Records supplied
┄┄┄┄┄┄
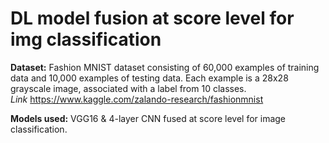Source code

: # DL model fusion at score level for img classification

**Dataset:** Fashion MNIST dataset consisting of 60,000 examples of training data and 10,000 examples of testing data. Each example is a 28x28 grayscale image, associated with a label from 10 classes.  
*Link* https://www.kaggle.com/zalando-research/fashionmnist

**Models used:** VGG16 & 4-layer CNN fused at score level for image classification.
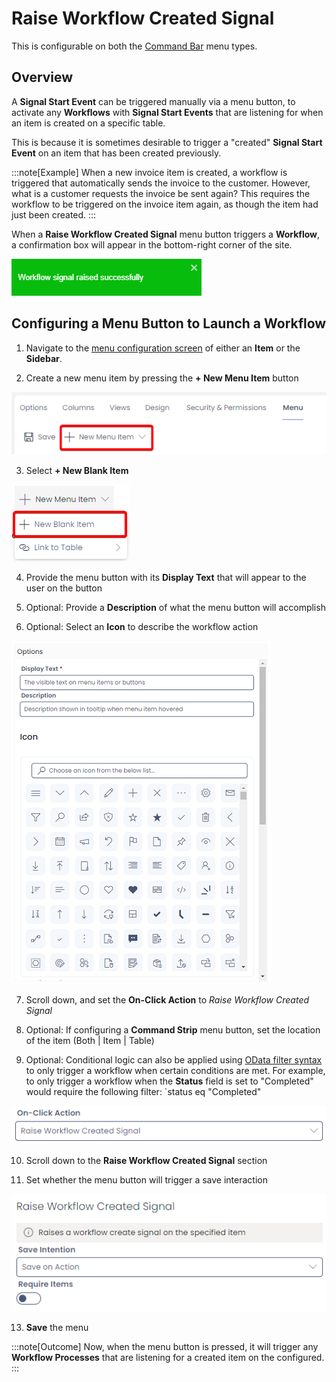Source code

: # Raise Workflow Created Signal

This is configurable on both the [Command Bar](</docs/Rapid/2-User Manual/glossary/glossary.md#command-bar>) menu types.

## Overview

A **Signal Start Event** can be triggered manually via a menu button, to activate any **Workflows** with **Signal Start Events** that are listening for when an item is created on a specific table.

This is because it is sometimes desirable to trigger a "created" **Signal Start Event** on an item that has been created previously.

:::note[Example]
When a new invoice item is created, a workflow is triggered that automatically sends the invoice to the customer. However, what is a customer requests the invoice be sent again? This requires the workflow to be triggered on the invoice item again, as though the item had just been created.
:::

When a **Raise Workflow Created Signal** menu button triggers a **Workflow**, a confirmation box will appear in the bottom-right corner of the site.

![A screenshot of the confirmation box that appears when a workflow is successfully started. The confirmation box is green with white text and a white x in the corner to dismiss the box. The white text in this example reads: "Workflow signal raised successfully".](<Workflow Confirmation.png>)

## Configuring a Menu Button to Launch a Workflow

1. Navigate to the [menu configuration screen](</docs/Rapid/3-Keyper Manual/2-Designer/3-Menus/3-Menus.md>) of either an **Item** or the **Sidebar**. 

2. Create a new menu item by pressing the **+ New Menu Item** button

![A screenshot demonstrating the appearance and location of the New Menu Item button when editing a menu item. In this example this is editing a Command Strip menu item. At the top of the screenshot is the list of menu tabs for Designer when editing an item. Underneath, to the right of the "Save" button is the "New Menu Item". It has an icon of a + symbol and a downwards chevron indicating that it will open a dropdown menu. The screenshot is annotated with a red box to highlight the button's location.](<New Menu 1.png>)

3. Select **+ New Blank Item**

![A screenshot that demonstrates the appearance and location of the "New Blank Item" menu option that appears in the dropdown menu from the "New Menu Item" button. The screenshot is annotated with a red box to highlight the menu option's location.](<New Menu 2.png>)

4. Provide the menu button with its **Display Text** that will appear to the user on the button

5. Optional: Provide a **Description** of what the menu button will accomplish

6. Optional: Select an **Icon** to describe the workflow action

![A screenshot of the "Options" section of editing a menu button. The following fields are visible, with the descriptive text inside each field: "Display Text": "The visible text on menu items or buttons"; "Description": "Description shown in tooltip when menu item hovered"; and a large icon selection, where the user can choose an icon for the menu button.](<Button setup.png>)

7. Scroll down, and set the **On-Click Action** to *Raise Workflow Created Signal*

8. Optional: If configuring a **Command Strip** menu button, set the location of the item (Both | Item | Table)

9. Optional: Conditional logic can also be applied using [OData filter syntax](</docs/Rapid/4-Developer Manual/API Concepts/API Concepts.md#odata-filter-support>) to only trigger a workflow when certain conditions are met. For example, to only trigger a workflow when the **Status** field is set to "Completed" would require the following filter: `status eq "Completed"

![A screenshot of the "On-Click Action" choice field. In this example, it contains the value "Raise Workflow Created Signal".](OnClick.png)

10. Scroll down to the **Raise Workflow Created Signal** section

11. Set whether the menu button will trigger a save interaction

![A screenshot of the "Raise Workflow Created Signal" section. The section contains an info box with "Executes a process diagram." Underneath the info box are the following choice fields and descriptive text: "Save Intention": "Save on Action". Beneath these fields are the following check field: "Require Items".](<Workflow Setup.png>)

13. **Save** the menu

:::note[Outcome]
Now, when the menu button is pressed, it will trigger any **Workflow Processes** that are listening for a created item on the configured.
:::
┄┄┄┄┄┄
Exercise instructions
In the material above, transcribe exactly the lines beginning at the one with "This is configurable" and ending at the one with "When a **Raise", both included.

Answer to this problem
This is configurable on both the [Command Bar](</docs/Rapid/2-User Manual/glossary/glossary.md#command-bar>) menu types.

## Overview

A **Signal Start Event** can be triggered manually via a menu button, to activate any **Workflows** with **Signal Start Events** that are listening for when an item is created on a specific table.

This is because it is sometimes desirable to trigger a "created" **Signal Start Event** on an item that has been created previously.

:::note[Example]
When a new invoice item is created, a workflow is triggered that automatically sends the invoice to the customer. However, what is a customer requests the invoice be sent again? This requires the workflow to be triggered on the invoice item again, as though the item had just been created.
:::

When a **Raise Workflow Created Signal** menu button triggers a **Workflow**, a confirmation box will appear in the bottom-right corner of the site.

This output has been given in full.